Gustav Kuhn, Erls künstlerischer Leiter, wird im Jahr 2020 aufhören. Für junge Dirigenten hatte er schon immer ein Faible. Für die vier Sätze der Symphonie ließ er vier Dirigenten aufmarschieren: Die Israelin Bar Avni dirigierte sehr exakt, gut vorbereitet und die Einsätze gut vorbereitend, der Koreaner Beomsek Yi punktete mit souveräner Ausstrahlung, den dritten Satz leitete präzise Andreas Leistner, den letzten Satz der Österreicher Patrick Hahn. An ihm hat Gustav Kuhn sein Wohlgefallen. Hahn hat Präsenz und Ausstrahlung, Umsicht und Präzision. Er könnte und sollte in Erl eine wichtige Rolle spielen.

Ganz ohne Reden erklang dann die Schottische Symphonie von Felix Mendelssohn Bartholdy, diesmal dirigiert ganz allein von Gustav Kuhn. Der ließ diese Symphonie ohne Zwischenpausen abrollen, so dass sie, mit der balladesk dunkel-raunenden Einleitung, die auch das Ende bildet, eine geschlossene Erzählung bildet wie eine Heldensage. Und wie in einer Sage wechselten stürmisch aufbrausende Passagen sich ab mit elegisch schwelgenden, die das an allen Pulten hervorragend besetzte Orchester der Tiroler Festspiele Erl in luzidester Durchhörbarkeit und mit großer Leidenschaft gestaltete.

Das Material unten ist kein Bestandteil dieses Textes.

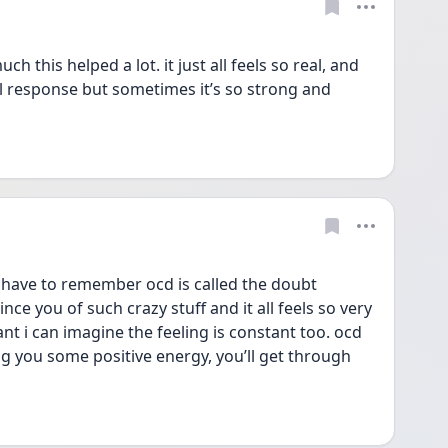
 this helped a lot. it just all feels so real, and 
l response but sometimes it’s so strong and 
 have to remember ocd is called the doubt 
ince you of such crazy stuff and it all feels so very 
tant i can imagine the feeling is constant too. ocd 
ng you some positive energy, you’ll get through 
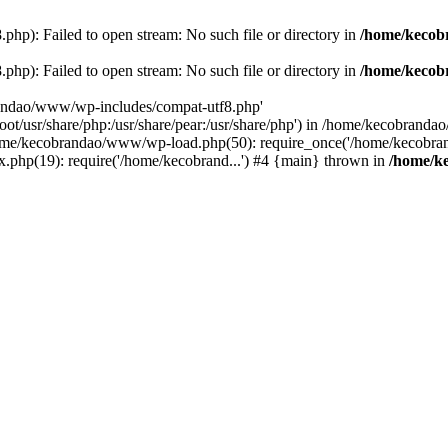
p): Failed to open stream: No such file or directory in
/home/kecob
p): Failed to open stream: No such file or directory in
/home/kecob
randao/www/wp-includes/compat-utf8.php'
root/usr/share/php:/usr/share/pear:/usr/share/php') in /home/kecobrand
me/kecobrandao/www/wp-load.php(50): require_once('/home/kecobran
.php(19): require('/home/kecobrand...') #4 {main} thrown in
/home/k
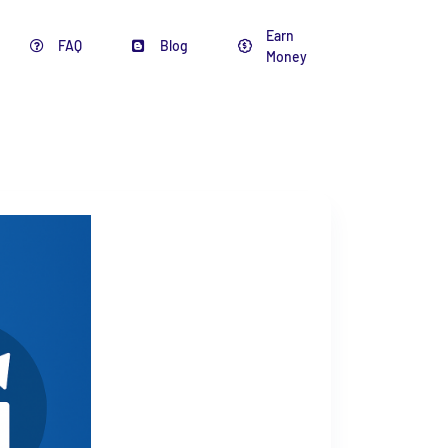
Earn
FAQ
Blog
Money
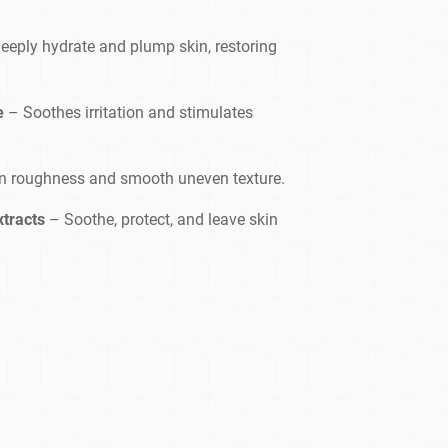
eeply hydrate and plump skin, restoring
e
– Soothes irritation and stimulates
n roughness and smooth uneven texture.
xtracts
– Soothe, protect, and leave skin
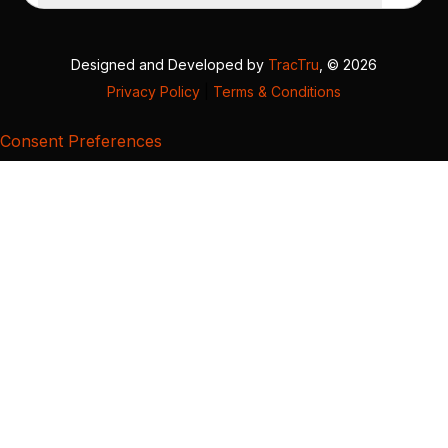
Designed and Developed by
TracTru
, © 2026
Privacy Policy
|
Terms & Conditions
Consent Preferences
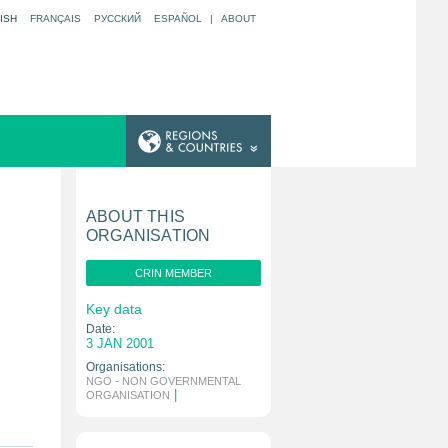
ISH
FRANÇAIS
РУССКИЙ
ESPAÑOL
|
ABOUT
ABOUT THIS
ORGANISATION
CRIN MEMBER
Key data
Date:
3 JAN 2001
Organisations:
NGO - NON GOVERNMENTAL
|
ORGANISATION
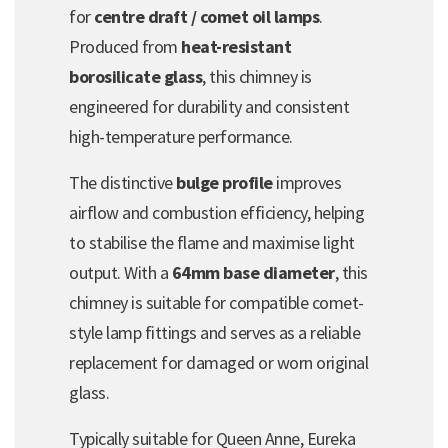
for
centre draft / comet oil lamps
.
Produced from
heat-resistant
borosilicate glass
, this chimney is
engineered for durability and consistent
high-temperature performance.
The distinctive
bulge profile
improves
airflow and combustion efficiency, helping
to stabilise the flame and maximise light
output. With a
64mm base diameter
, this
chimney is suitable for compatible comet-
style lamp fittings and serves as a reliable
replacement for damaged or worn original
glass.
Typically suitable for Queen Anne, Eureka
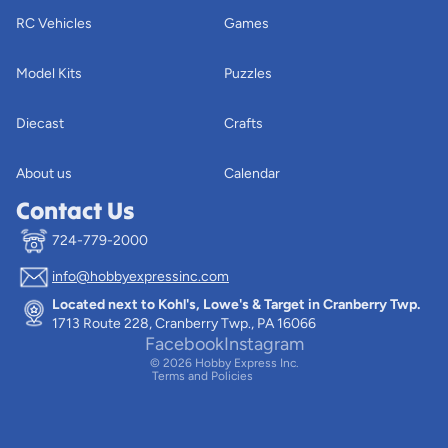
RC Vehicles
Games
Model Kits
Puzzles
Diecast
Crafts
About us
Calendar
Contact Us
724-779-2000
info@hobbyexpressinc.com
Privacy policy
Located next to Kohl's, Lowe's & Target in Cranberry Twp.
Terms of service
1713 Route 228, Cranberry Twp., PA 16066
Contact information
Facebook
Instagram
© 2026
Hobby Express Inc.
Terms and Policies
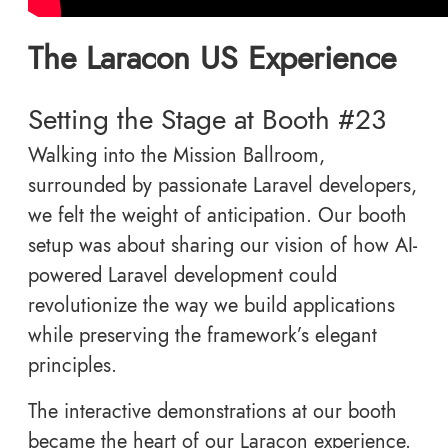
The Laracon US Experience
Setting the Stage at Booth #23
Walking into the Mission Ballroom,
surrounded by passionate Laravel developers,
we felt the weight of anticipation. Our booth
setup was about sharing our vision of how AI-
powered Laravel development could
revolutionize the way we build applications
while preserving the framework’s elegant
principles.
The interactive demonstrations at our booth
became the heart of our Laracon experience.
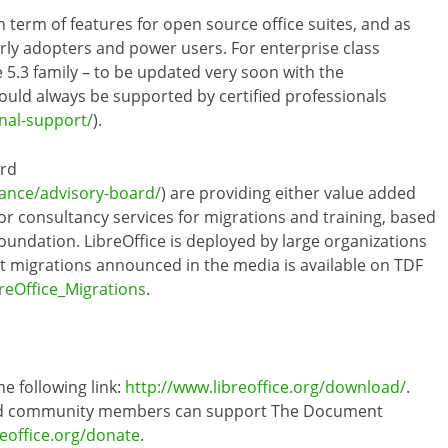
n term of features for open source office suites, and as
arly adopters and power users. For enterprise class
.3 family – to be updated very soon with the
ould always be supported by certified professionals
onal-support/
).
ard
ance/advisory-board/
) are providing either value added
r consultancy services for migrations and training, based
oundation. LibreOffice is deployed by large organizations
cant migrations announced in the media is available on TDF
reOffice_Migrations
.
he following link:
http://www.libreoffice.org/download/
.
 and community members can support The Document
reoffice.org/donate
.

Vor allem die Celli glänzten mit sonorer und elastischer Kompaktheit. Stürmisch bewegt und geradezu straff jubelnd gelang der zweite Satz, wie ein innig gesungenes, quellend melodisches Lied ohne Worte das Adagio und rhythmisch mitreißend das Finale.

Die Ovationen am Schluss galten vor allem Gustav Kuhn und wirkten wie eine trotzige Solidaritätsbekundung mit dem Schöpfer dieser „kostbaren Verrücktheit“.